# Brief
Restate verbatim the span of lines below between the line with "thing users/developers see" and the line with "- Contributing guidelines (brief)", including those two lines, and only that span.

Stored data
········

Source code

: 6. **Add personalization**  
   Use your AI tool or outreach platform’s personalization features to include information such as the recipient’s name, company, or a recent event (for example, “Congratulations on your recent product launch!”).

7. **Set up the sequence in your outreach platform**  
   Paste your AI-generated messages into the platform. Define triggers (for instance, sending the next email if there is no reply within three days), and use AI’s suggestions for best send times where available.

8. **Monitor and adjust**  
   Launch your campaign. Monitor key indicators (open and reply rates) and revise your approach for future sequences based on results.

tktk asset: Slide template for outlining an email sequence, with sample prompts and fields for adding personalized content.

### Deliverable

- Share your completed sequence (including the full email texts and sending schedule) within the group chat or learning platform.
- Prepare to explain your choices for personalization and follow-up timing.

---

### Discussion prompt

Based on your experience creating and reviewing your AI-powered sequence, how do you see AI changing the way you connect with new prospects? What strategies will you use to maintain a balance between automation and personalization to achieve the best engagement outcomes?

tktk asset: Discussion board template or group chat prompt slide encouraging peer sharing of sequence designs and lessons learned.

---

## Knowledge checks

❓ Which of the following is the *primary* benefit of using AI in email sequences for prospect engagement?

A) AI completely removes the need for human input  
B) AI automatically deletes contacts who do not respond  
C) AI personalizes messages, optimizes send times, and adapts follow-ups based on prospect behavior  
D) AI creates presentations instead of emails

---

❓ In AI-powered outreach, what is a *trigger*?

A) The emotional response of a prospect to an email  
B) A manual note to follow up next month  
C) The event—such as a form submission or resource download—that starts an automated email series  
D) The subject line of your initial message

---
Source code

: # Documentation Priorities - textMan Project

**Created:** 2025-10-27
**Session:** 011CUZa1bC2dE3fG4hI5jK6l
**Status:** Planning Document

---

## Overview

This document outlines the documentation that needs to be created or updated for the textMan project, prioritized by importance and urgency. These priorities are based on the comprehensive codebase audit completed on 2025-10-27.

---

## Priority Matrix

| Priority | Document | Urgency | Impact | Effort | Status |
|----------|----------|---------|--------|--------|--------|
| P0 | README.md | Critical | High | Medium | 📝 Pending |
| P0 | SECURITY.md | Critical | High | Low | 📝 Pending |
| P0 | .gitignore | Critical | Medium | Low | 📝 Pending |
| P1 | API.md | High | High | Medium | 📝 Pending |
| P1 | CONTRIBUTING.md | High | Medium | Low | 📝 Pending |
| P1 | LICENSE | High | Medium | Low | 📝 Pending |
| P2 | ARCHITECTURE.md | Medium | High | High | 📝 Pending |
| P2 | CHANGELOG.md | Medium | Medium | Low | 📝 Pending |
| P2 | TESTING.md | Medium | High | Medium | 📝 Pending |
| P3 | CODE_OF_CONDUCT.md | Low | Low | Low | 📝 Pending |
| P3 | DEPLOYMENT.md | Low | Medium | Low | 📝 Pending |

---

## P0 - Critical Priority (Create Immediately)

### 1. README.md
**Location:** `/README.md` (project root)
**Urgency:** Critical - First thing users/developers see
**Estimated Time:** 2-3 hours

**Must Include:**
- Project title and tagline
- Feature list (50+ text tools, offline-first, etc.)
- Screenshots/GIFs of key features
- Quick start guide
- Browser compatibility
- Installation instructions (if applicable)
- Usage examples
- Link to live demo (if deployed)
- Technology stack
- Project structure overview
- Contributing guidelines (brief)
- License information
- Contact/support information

········

# Answer box
**Urgency:** Critical - First thing users/developers see
**Estimated Time:** 2-3 hours

**Must Include:**
- Project title and tagline
- Feature list (50+ text tools, offline-first, etc.)
- Screenshots/GIFs of key features
- Quick start guide
- Browser compatibility
- Installation instructions (if applicable)
- Usage examples
- Link to live demo (if deployed)
- Technology stack
- Project structure overview
- Contributing guidelines (brief)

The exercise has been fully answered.